-- Data for processing follows --

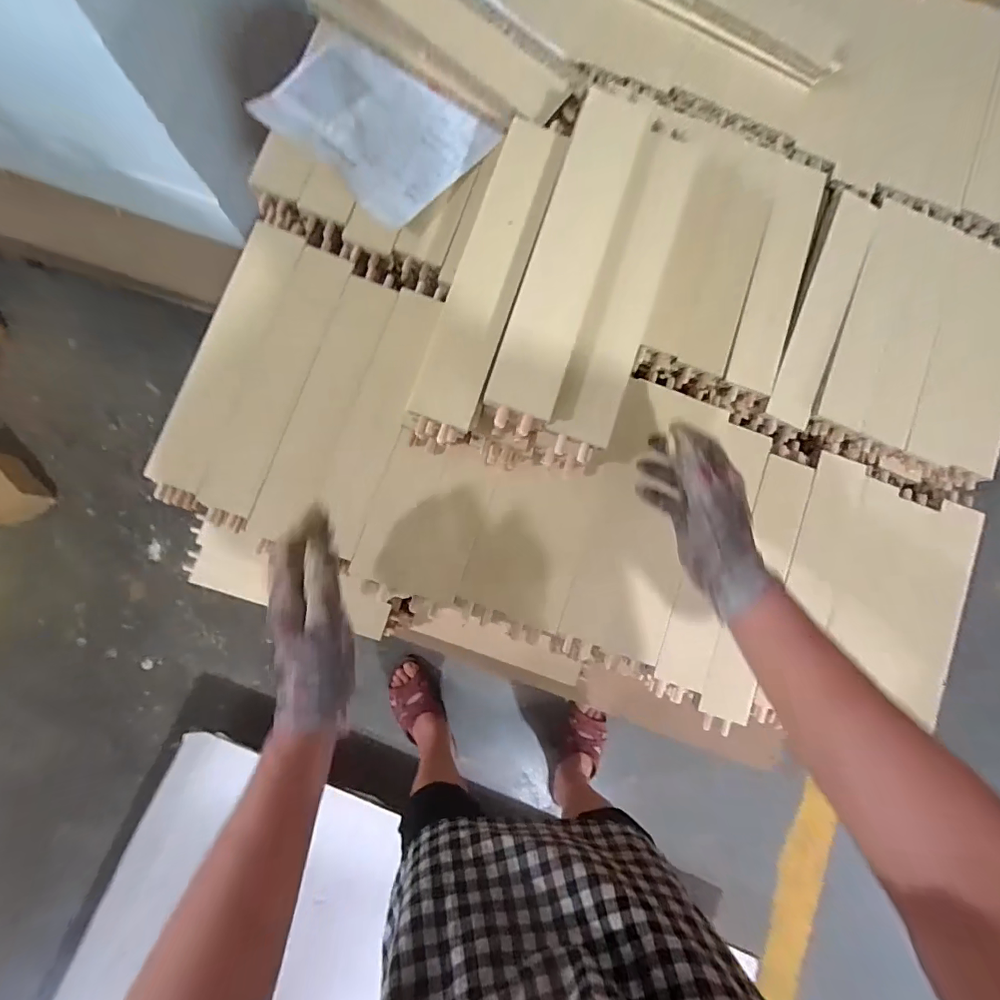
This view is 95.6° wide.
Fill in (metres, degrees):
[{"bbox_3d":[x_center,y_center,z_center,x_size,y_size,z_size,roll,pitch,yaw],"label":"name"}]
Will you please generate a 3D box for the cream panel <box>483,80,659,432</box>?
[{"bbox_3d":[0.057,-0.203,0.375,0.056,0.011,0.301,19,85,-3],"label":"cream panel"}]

-- Data for processing concluded --
-- Data for processing follows --

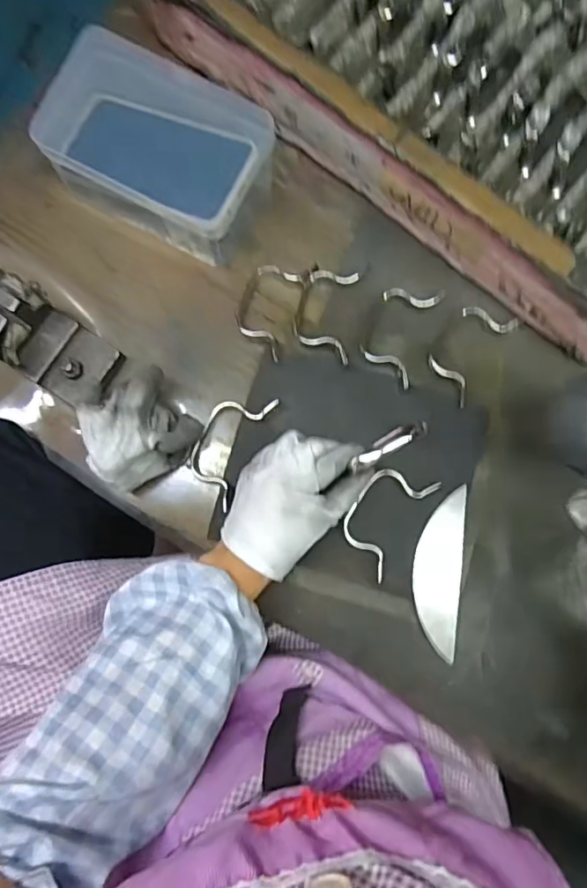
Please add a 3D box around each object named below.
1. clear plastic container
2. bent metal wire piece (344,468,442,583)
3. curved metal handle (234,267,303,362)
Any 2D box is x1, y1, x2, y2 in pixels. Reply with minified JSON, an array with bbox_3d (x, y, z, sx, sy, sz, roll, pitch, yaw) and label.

-- Data for processing concluded --
-- Data for processing follows --

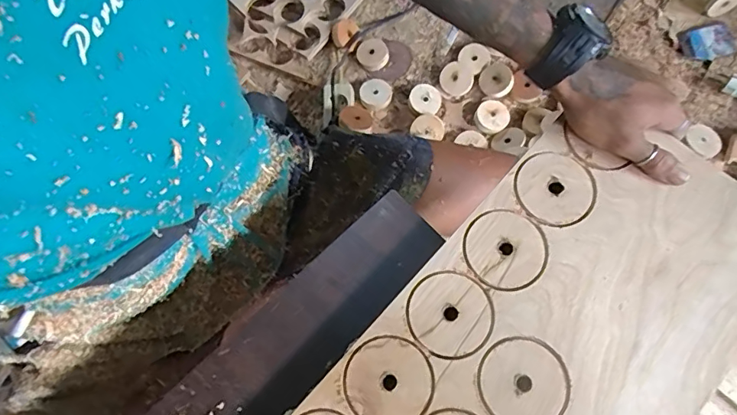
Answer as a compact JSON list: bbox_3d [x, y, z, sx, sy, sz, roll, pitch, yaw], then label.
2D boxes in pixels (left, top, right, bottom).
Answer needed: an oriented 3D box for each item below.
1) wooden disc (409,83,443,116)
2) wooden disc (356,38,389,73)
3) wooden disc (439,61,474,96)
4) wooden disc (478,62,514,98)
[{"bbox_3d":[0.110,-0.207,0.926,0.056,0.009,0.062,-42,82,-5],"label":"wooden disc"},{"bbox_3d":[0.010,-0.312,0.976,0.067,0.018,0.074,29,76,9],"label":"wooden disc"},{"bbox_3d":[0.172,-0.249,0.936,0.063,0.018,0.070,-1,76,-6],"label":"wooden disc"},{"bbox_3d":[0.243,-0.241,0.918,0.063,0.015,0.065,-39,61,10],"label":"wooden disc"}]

-- Data for processing concluded --

• What this task involves: How many lines in the records contain the word "Answer"? Reply with that number only.

• Output for this exercise: 2